Picking Smarter ETFs
Arvind Singh
| 13-01-2026

· News team
Exchange-traded funds used to be the simple answer: buy a broad ETF, keep costs low, and move on. Now the menu is massive, with thousands of ETFs chasing every theme imaginable.
That abundance creates a new headache—selection. A newer solution is gaining traction: ETFs that invest mainly in other ETFs.
What They Are
An “ETF of ETFs” is a single fund that holds a basket of other ETFs instead of picking individual stocks or bonds directly. The appeal is straightforward: one ticker can deliver a diversified mix across U.S. equities, international markets, bonds, and specialty slices like real estate or inflation-protected bonds, depending on the strategy.
Why Now
As the ETF universe expands, it becomes easier to build a portfolio and harder to build the right one.
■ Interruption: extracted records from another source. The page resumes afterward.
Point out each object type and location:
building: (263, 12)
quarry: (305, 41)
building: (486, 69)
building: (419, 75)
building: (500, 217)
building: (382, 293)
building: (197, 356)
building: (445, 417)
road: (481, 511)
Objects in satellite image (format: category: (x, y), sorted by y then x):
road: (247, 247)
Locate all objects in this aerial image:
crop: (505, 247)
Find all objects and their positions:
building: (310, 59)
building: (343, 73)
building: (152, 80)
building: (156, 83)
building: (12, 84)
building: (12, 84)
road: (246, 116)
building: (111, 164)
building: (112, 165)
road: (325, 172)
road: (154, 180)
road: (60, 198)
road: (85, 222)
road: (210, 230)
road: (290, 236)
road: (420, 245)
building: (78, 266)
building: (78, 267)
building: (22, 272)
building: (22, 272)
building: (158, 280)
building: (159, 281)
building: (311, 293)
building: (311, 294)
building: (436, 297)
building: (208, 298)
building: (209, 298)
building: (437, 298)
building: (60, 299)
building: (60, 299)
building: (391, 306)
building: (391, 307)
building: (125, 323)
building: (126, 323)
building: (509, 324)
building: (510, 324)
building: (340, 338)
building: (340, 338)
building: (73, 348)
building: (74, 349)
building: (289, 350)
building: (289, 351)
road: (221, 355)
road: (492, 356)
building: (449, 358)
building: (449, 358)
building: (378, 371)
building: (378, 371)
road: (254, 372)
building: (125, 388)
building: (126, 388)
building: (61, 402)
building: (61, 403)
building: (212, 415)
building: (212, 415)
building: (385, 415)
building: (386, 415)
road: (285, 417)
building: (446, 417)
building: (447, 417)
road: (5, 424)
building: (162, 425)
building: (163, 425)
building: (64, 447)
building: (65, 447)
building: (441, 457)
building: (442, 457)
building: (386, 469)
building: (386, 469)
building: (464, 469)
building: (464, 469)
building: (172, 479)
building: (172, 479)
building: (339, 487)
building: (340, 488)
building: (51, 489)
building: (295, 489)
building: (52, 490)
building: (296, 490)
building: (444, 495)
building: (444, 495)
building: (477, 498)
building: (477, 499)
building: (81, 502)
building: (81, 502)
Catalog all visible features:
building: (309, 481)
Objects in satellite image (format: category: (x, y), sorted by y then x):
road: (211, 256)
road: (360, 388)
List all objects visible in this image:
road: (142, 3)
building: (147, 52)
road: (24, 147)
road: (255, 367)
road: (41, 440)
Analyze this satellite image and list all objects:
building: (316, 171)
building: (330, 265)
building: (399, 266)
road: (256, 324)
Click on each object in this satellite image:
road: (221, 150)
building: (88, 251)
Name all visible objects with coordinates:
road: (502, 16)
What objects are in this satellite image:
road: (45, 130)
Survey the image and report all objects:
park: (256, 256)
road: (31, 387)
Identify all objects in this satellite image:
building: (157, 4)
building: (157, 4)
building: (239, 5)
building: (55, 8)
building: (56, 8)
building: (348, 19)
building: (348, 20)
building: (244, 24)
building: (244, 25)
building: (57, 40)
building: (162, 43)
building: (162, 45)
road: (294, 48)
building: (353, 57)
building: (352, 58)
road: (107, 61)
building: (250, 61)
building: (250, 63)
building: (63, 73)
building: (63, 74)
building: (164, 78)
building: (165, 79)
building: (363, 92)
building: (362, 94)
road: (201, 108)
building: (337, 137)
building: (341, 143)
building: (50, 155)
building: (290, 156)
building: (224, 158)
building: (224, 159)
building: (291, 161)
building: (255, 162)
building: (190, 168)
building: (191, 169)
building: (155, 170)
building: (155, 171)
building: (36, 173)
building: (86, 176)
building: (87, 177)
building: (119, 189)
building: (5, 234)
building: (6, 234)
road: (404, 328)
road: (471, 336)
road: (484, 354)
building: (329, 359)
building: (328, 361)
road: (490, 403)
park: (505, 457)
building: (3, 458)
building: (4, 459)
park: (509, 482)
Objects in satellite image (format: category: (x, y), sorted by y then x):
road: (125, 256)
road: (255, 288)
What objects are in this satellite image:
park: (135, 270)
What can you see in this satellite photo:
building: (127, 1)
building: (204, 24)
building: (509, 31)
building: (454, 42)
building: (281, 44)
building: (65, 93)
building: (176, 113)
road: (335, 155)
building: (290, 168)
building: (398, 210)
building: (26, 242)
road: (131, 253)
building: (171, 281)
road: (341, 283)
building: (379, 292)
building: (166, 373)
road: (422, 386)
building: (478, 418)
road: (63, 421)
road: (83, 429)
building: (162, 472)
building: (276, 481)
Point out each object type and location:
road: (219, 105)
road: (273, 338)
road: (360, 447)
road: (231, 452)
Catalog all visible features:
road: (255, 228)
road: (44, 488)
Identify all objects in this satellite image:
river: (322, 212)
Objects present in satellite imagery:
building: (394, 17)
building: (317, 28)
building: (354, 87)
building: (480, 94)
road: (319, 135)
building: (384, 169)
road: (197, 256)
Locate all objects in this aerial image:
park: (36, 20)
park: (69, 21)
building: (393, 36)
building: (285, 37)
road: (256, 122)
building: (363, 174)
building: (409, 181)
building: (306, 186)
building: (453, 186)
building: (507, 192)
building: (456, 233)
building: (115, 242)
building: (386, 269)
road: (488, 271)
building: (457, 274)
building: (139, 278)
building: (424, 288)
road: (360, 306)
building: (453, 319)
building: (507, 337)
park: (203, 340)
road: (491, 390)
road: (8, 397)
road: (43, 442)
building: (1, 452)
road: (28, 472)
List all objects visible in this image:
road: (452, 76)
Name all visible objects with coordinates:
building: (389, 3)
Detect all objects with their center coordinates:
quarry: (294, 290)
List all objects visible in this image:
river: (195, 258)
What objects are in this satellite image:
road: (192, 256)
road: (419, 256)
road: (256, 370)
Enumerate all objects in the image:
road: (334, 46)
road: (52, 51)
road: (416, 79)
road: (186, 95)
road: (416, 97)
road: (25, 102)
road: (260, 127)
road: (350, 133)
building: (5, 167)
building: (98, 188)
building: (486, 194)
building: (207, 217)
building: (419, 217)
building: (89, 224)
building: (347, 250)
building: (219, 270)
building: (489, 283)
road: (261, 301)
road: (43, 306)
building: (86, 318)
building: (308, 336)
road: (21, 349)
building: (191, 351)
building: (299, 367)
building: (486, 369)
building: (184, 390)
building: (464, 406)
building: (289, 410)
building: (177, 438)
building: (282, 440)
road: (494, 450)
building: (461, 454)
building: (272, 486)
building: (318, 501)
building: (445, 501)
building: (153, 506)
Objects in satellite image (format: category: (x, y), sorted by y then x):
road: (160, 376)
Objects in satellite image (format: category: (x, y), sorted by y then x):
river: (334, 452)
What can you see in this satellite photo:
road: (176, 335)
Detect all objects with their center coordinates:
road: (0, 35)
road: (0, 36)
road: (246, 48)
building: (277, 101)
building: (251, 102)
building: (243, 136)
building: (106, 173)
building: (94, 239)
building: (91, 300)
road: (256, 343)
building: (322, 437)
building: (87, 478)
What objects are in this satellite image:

Many investors want professional-level asset allocation without paying traditional advisory pricing. ETF-of-ETF structures try to sit in the middle: more guidance than DIY picking, less cost than a full-service relationship.
Fee Reality
This convenience is not free. These funds typically charge their own management fee, and the underlying ETFs they hold have their own expenses as well. The right way to judge cost is to focus on the fund’s all-in expense figure and understand whether it includes acquired-fund fees. A low headline wrapper fee matters only after you confirm the combined expense load and compare it to buying the building-block ETFs directly.
A “No-Cost Blueprint” Angle
One clever angle: most ETFs publish holdings frequently, often daily. That transparency can be used as a research shortcut. Instead of buying the ETF-of-ETFs, investors can examine what it owns, then decide whether to buy those underlying building blocks directly. It’s a way to learn from the portfolio design without paying for it.
Holdings Clues
For instance, Cambria Global Asset Allocation ETF (GAA) offers a window into how a diversified strategy can be assembled. By scanning its holdings, investors can see which real estate and inflation-protected bond ETFs it favors, then compare alternatives on cost, liquidity, and tracking. The lesson is less about copying perfectly and more about upgrading selection skills.
All-in-One Deals
The strongest use case tends to be balanced, multi-asset funds built for long holding periods. These “one-ticket portfolios” typically combine stock and bond ETFs, maintain a target mix, and rebalance on a predictable schedule. Because they compete with other allocation products, pricing is often kept within a range that stays defensible.
AOM Example
iShares Core Moderate Allocation (AOM) is a representative model: a diversified blend of iShares ETFs that can include U.S. stocks, foreign equities, and bonds. The design is meant to be held through market cycles, with periodic rebalancing to keep risk from drifting. The net expense ratio has been about 0.15%, reflecting a moderate cost for a packaged allocation.
Convenience Value
Rebalancing is an underrated benefit. Without it, a portfolio can quietly become riskier as winners grow to dominate. With an all-in-one ETF-of-ETFs, the rebalancing happens inside the product, reducing decision fatigue and keeping the risk profile closer to the intended plan. For many households, simplicity increases the odds of staying consistent. Benjamin Graham, an investor and author, writes, “The investor’s chief problem—and even his worst enemy—is likely to be himself.” That’s a reminder that a plan you can stick with often beats a plan you keep redesigning.
Strategy Versions
Not all ETF-of-ETF products are built to be quiet, long-term holdings. Some focus on tactical strategies—momentum, sector rotation, or trend-following—where the fund reshuffles frequently based on signals. These can be tempting because they promise responsiveness in changing markets, but they also introduce more trading, more complexity, and usually higher fees.
Pricey Case
First Trust Dorsey Wright Focus 5 ETF (FV) is an example of a more active, rules-driven approach. It holds a small lineup of underlying First Trust ETFs and evaluates the lineup frequently, making changes when momentum leadership shifts. That intensity raises practical questions: a higher total expense ratio around 0.87%, a reliance on timing, and the impact of growing assets.
Scale Risk
When a fund holds only a handful of underlying ETFs, its own trading can start to move the pieces it owns. Large buys or sells may create ripples in the underlying ETFs, especially during transitions. This is a structural issue, not a moral one: concentration plus frequent changes can amplify frictions that do not show up in a simple backtest.
Smarter Use
ETF-of-ETFs products can be used well by matching the tool to the goal. Long-term asset allocation funds may fit investors who want broad exposure, automatic rebalancing, and fewer moving parts. More tactical versions may fit only those who understand the trade-offs and can tolerate underperformance during periods when the signals struggle.
Quick Checklist
Before buying, confirm the total cost, not just the stated management fee. Check what the fund owns to avoid paying extra for holdings you already have elsewhere. Review how often it trades, because higher turnover can increase the chance of taxable distributions in some cases, even though ETFs are often relatively tax-efficient. Finally, ask whether the strategy adds real diversification or merely adds wrappers.
The smartest “new” ETF move is not automatically buying an ETF that buys ETFs—it’s using the structure with intention. A low-cost, balanced version can simplify a portfolio and keep risk on track, while a pricey, fast-trading version can add complexity without clear payoff. For many long-term investors, the bigger edge is consistency—supported by simplicity—rather than constant switching.